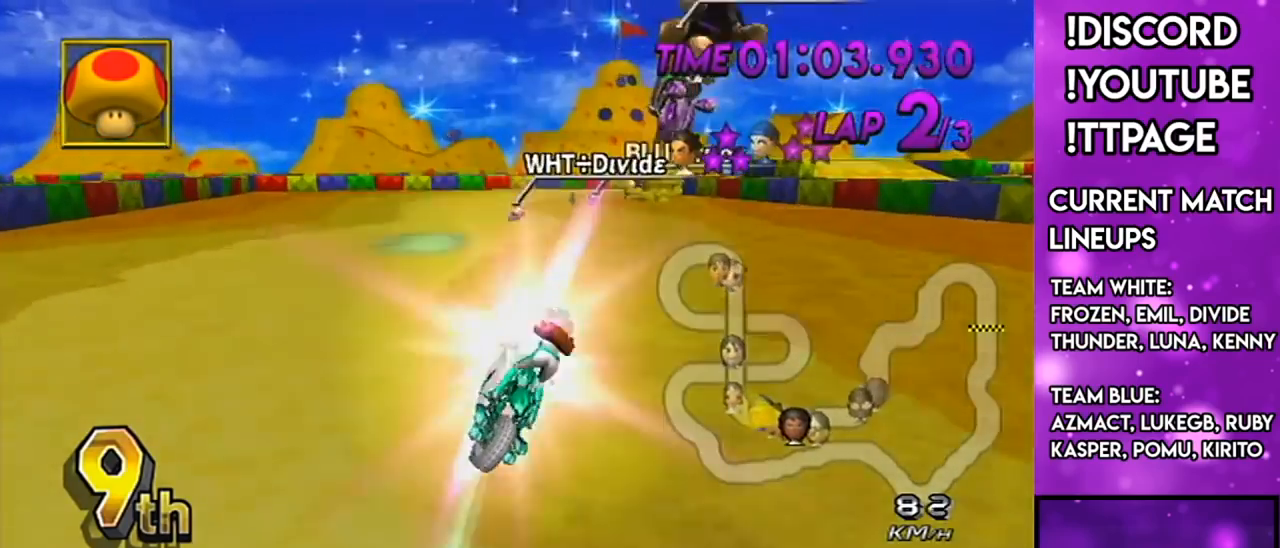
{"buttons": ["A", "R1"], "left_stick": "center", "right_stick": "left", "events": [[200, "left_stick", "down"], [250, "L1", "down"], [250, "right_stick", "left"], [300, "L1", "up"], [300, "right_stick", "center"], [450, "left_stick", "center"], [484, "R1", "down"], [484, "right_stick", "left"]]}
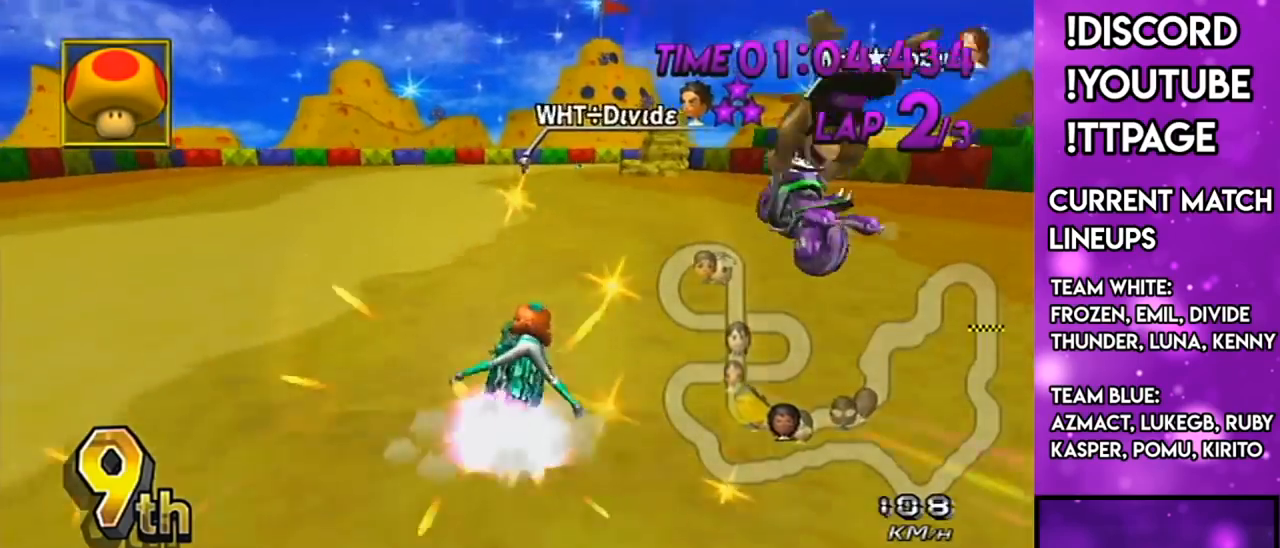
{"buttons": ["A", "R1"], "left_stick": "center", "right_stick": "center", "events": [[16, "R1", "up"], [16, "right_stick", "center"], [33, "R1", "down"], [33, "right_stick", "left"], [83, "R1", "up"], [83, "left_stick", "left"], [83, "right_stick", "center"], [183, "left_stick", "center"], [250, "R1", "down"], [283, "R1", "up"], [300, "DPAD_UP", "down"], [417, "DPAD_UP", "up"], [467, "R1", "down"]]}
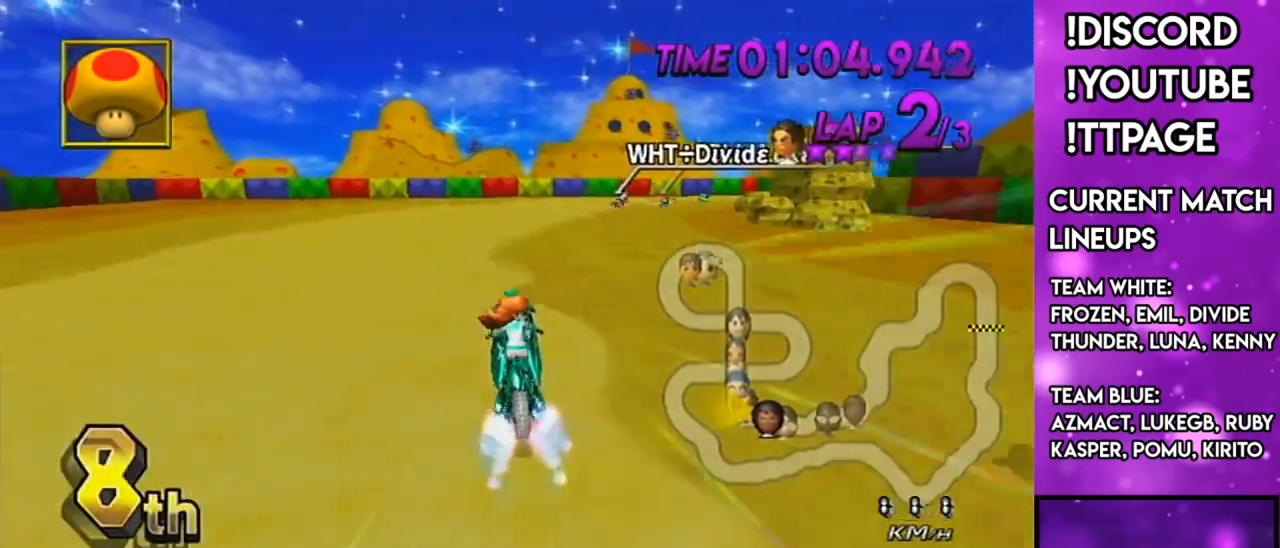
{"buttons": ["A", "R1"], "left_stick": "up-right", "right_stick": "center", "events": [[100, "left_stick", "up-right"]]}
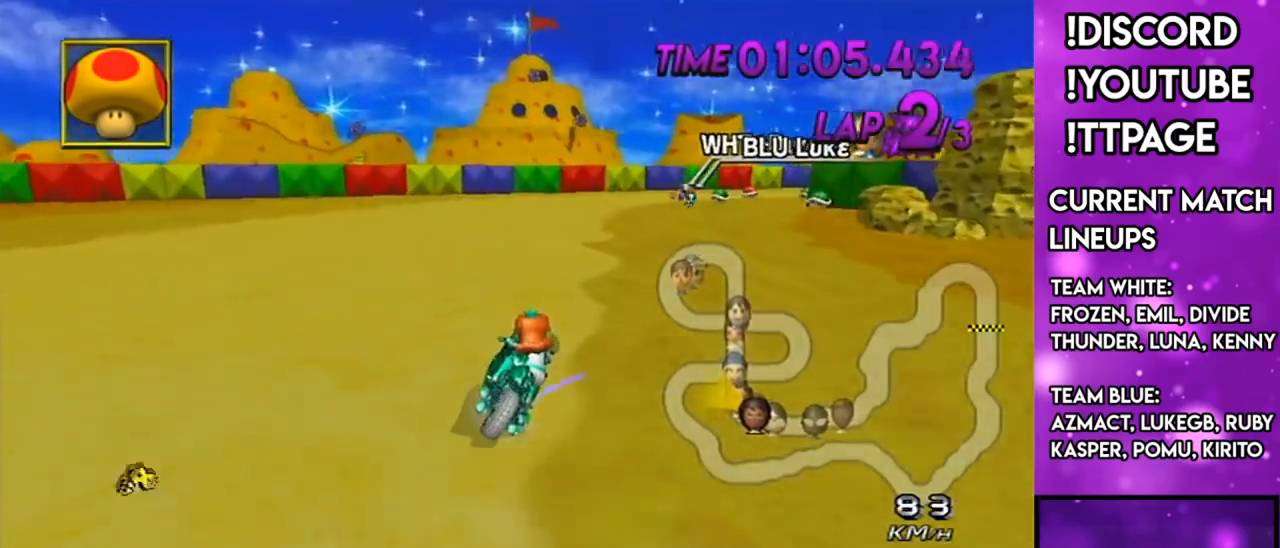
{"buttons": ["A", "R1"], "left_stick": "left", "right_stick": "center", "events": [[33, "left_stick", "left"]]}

• **Assignment**: Output the data above exactly; pictures do not belong in the copy.

• **Reply to the exercise**:
{"buttons": ["A", "R1"], "left_stick": "center", "right_stick": "left", "events": [[200, "left_stick", "down"], [250, "L1", "down"], [250, "right_stick", "left"], [300, "L1", "up"], [300, "right_stick", "center"], [450, "left_stick", "center"], [484, "R1", "down"], [484, "right_stick", "left"]]}
{"buttons": ["A", "R1"], "left_stick": "center", "right_stick": "center", "events": [[16, "R1", "up"], [16, "right_stick", "center"], [33, "R1", "down"], [33, "right_stick", "left"], [83, "R1", "up"], [83, "left_stick", "left"], [83, "right_stick", "center"], [183, "left_stick", "center"], [250, "R1", "down"], [283, "R1", "up"], [300, "DPAD_UP", "down"], [417, "DPAD_UP", "up"], [467, "R1", "down"]]}
{"buttons": ["A", "R1"], "left_stick": "up-right", "right_stick": "center", "events": [[100, "left_stick", "up-right"]]}
{"buttons": ["A", "R1"], "left_stick": "left", "right_stick": "center", "events": [[33, "left_stick", "left"]]}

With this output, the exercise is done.